- **Enunciado**
No texto sobre política habitacional, que funções são atribuídas a Alain Bertaud?

- **Texto fornecido**
========================================

Reavaliando a política habitacional: o acesso à moradia através da infraestrutura
Imagem: Palácio do Planalto/Flickr.

Reavaliando a política habitacional: o acesso à moradia através da infraestrutura

O Minha Casa, Minha Vida restringe o acesso a oportunidades, incentivado incorporadoras a desenvolver seus projetos em áreas distantes dos centros urbanos.

1 de novembro de 2019

O Programa Minha Casa, Minha Vida (MCMV) foi uma das principais bandeiras da política habitacional em nível federal dos últimos governos. O MCMV, que se configura através do financiamento de novas habitações populares, incentiva incorporadoras a desenvolver seus projetos em áreas distantes dos centros urbanos. Isto ocorre pois, em razão das métricas de desempenho considerarem apenas quantidade de unidades entregues, há um forte incentivo econômico às incorporadoras para construir longe dos centros urbanos, onde os terrenos são mais baratos. Isso significa que boa parte dos empreendimentos estão distantes de boas oportunidades de emprego e serviços básicos, assim como isolados das redes públicas de transporte de massa que, por natureza, não têm condições de atender áreas periféricas de baixa densidade urbana.

A situação social nos empreendimentos do MCMV, de forma geral, é desafiadora. Em um sistema misto entre financiamento público e construção privada, muitos moradores se tornam endividados, com risco de perder suas moradias. Outros sublocam irregularmente seus imóveis, evidenciando a dificuldade de controle da política. Muitas das comunidades, criadas de forma artificial, monofuncionais e pouco acessíveis, foram tomadas pelo tráfico ou por milícias, como no Rio de Janeiro, onde o Estado já não tem fácil acesso para provimento de serviços essenciais em diversas regiões. Ainda, alguns empreendimentos são usados como justificativa para remoção de comunidades informais já estabelecidas, ao invés de as autoridades públicas efetuarem trabalho mais sensível de regularização fundiária e urbanização. 

O MCMV também parte do princípio de que o principal objetivo é transferir o imóvel como propriedade, independente do lugar, tamanho e particularidade dos moradores, enquanto esta não deveria ser a única questão em jogo, conforme a nota pública da Rede Cidade e Moradia, assinada por dezenas de entidades e pesquisadores ligados às políticas habitacionais no Brasil. O programa também pressupõe que o déficit habitacional deve ser atendido diretamente por habitações novas, embora produtos novos sejam, via de regra, mais caros que produtos usados ou antigos. Em outras palavras, as moradias em regiões centrais que, com o tempo, desvalorizaram e se tornaram mais acessíveis, são candidatas potenciais para atender moradores de baixa renda. Além disso, segundo Alain Bertaud, ex-urbanista chefe do Banco Mundial e atual pesquisador sênior do NYU Marron Institute, em uma política habitacional séria não existem filas para conseguir uma habitação via alocação, mas sim um maior acesso dos moradores às unidades de mercado, permitindo maior liberdade de escolha do tipo e da localização do imóvel de acordo com as suas necessidades.

========================================

- **Dados para análise**
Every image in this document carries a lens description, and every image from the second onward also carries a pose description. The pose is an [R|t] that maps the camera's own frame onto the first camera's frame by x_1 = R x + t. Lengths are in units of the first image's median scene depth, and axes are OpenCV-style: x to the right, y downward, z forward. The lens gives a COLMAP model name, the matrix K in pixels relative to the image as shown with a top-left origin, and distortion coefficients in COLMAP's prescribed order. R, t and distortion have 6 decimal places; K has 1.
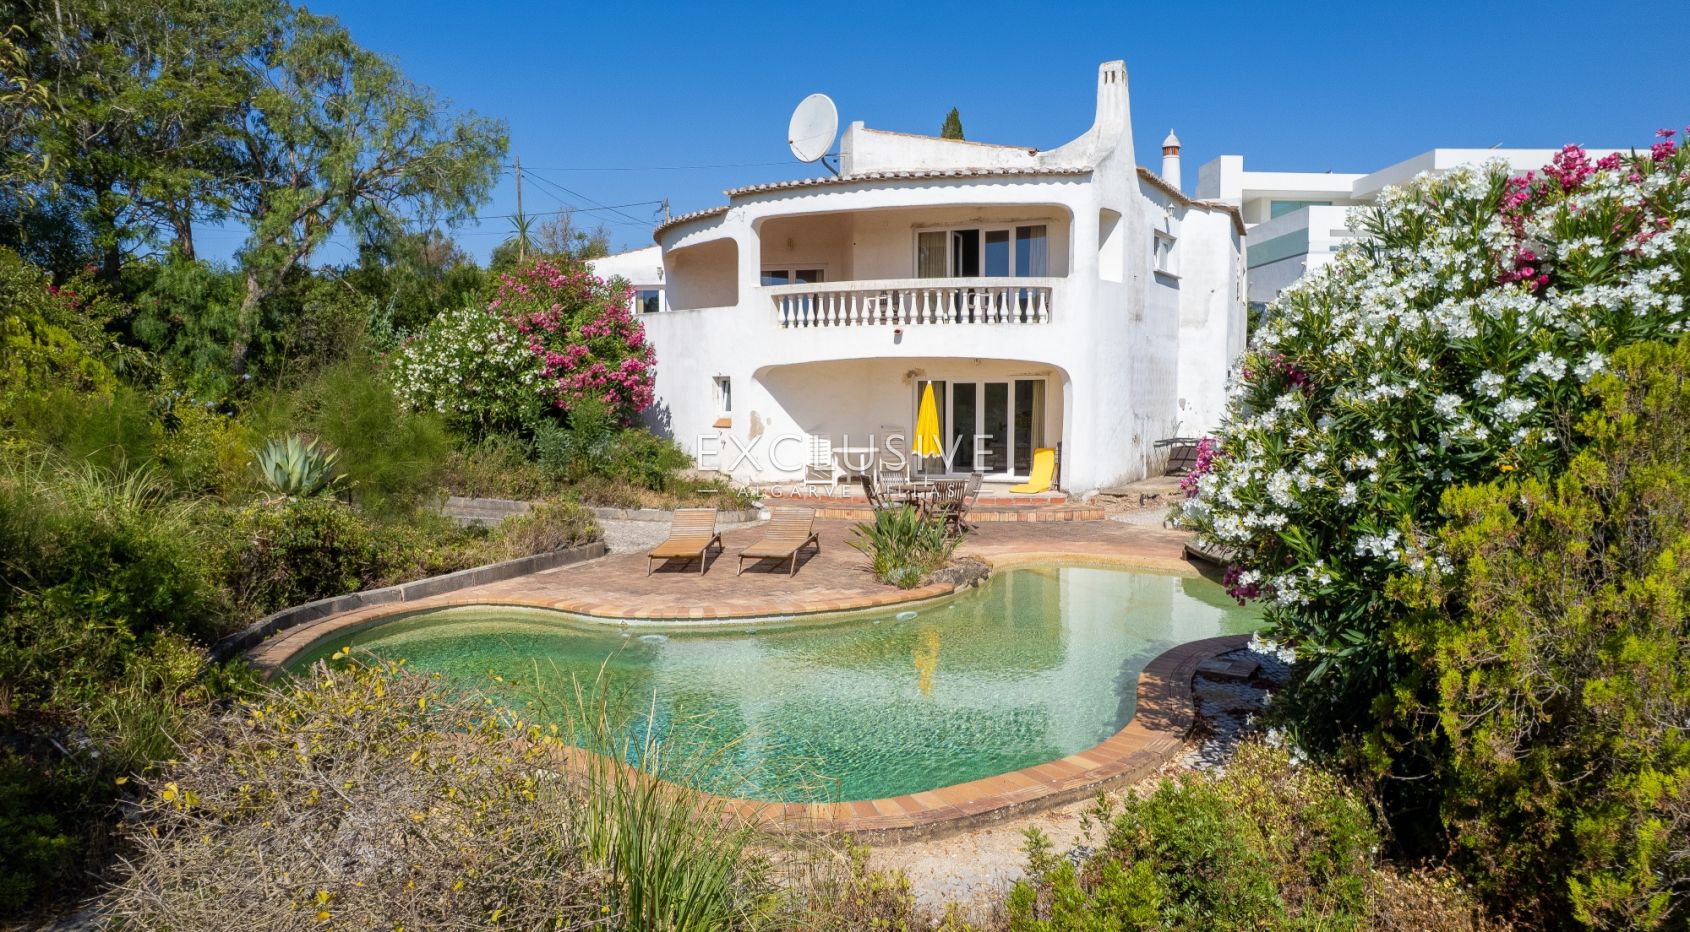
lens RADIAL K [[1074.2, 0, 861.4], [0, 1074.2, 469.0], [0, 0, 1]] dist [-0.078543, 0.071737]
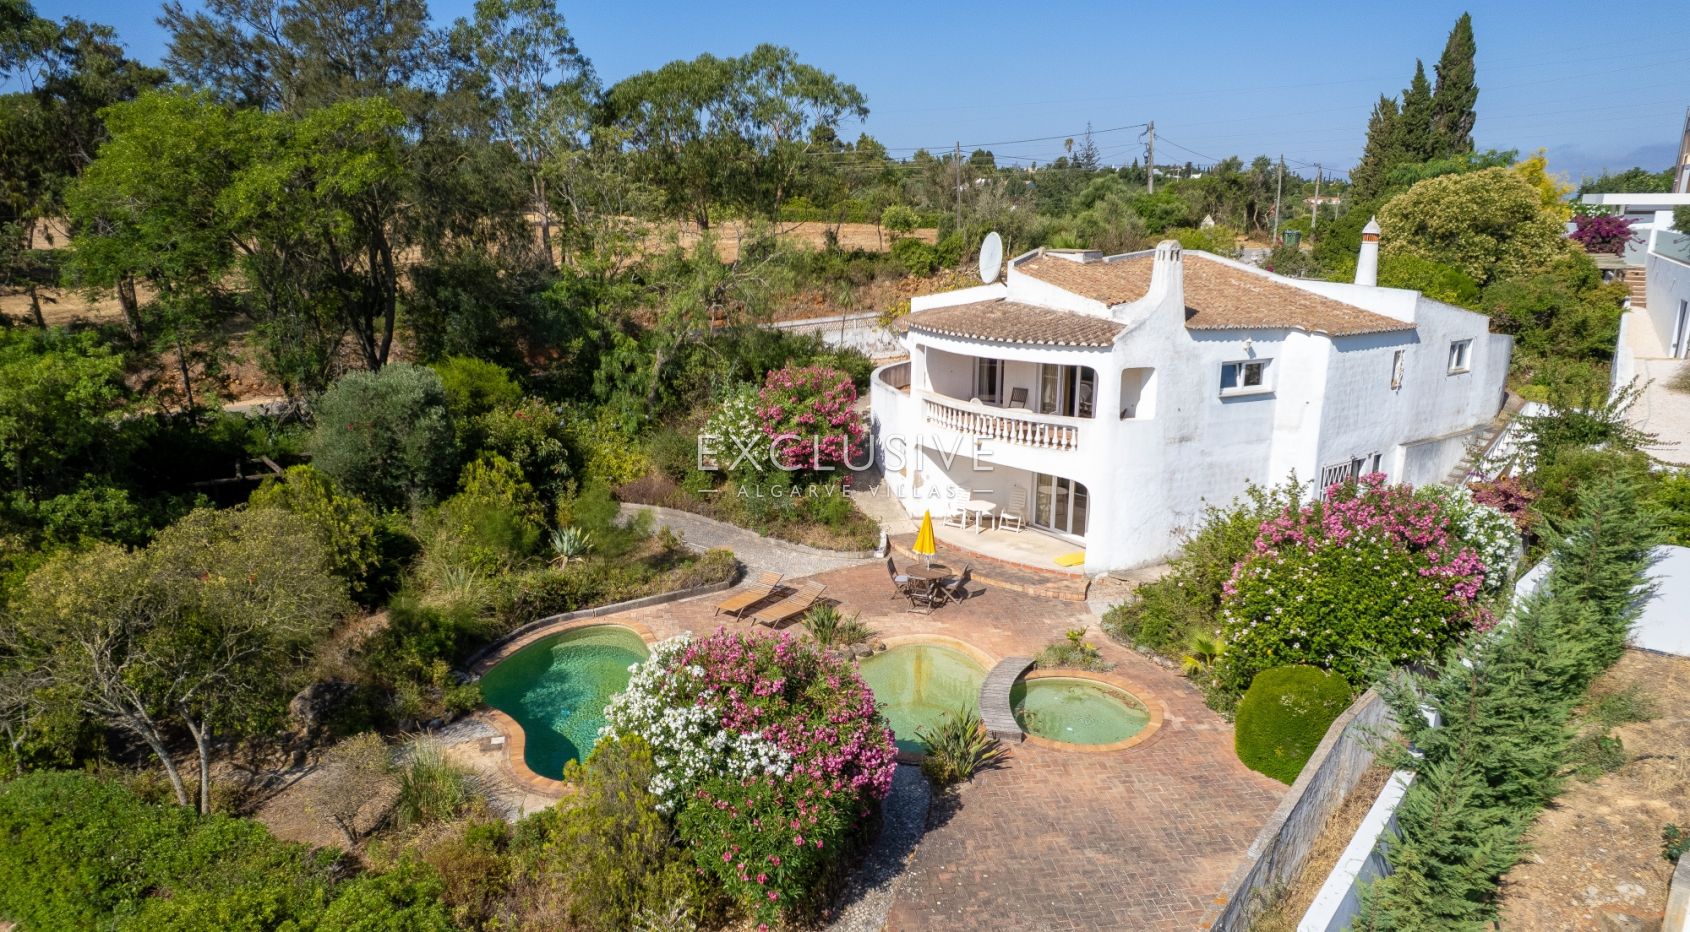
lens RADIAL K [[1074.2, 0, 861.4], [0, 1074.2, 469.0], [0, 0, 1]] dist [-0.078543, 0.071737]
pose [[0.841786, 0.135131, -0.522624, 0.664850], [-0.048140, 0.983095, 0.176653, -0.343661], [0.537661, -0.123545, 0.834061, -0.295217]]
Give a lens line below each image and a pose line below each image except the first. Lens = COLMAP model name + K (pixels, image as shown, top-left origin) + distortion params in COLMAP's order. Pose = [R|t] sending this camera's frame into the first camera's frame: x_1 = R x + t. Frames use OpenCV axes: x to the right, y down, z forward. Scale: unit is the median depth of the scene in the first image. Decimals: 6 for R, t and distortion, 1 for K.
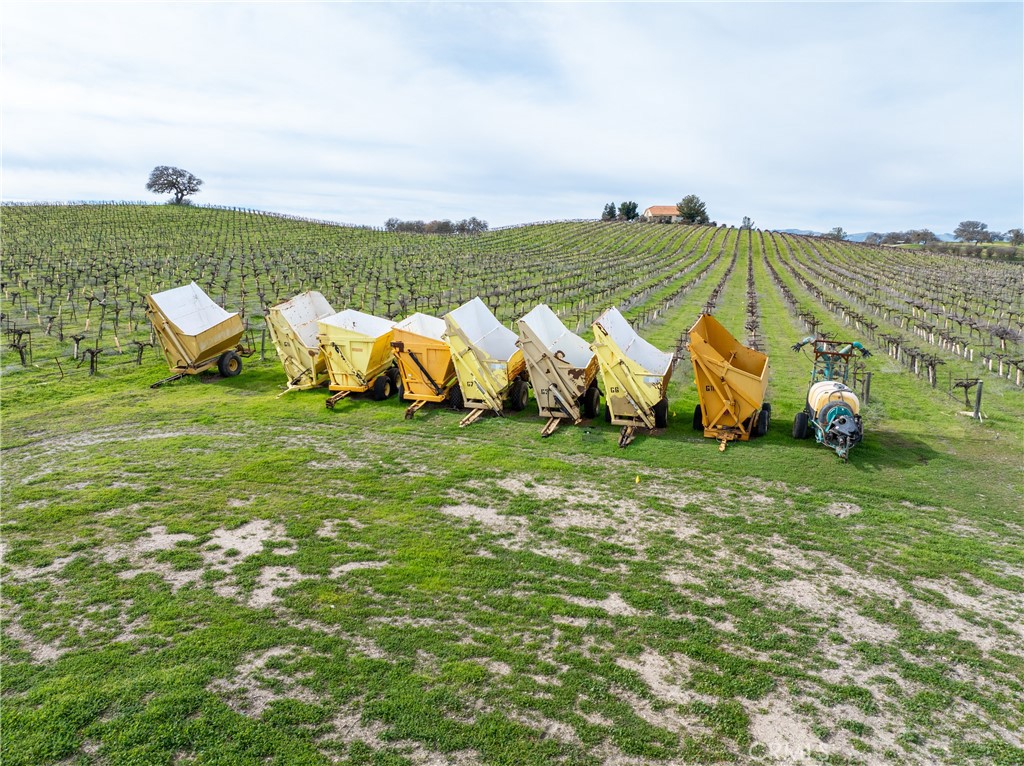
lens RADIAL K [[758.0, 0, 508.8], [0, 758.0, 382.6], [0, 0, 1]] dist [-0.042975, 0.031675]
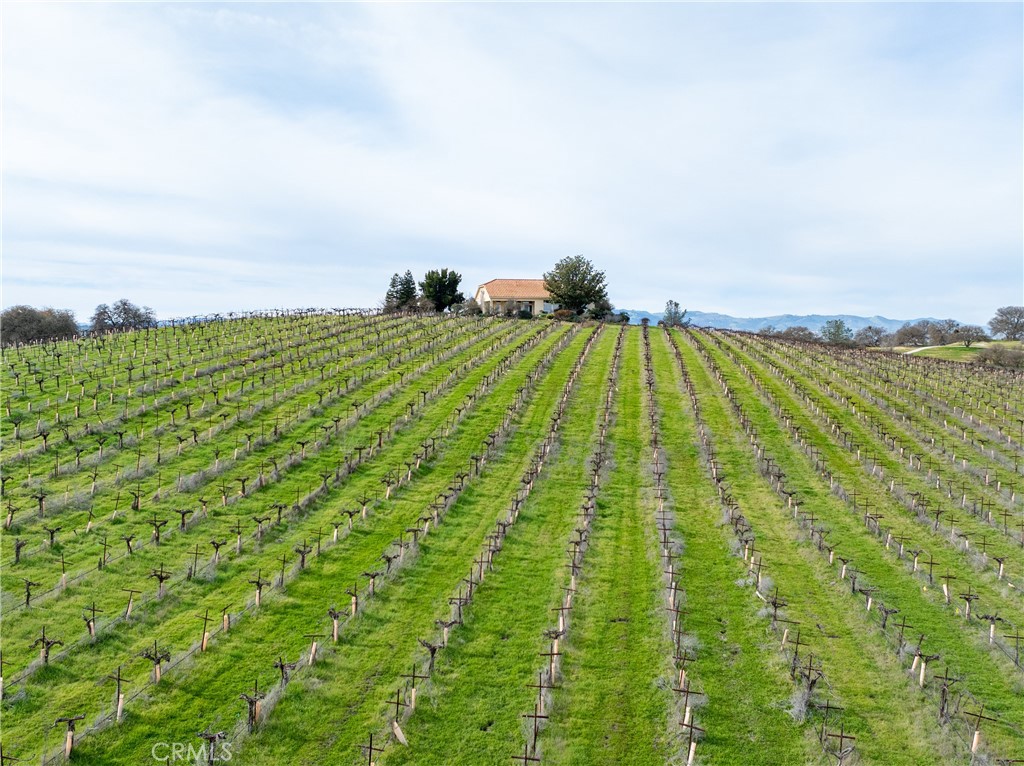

========================================

- **Resultado**
Ex-urbanista chefe do Banco Mundial e atual pesquisador sênior do NYU Marron Institute.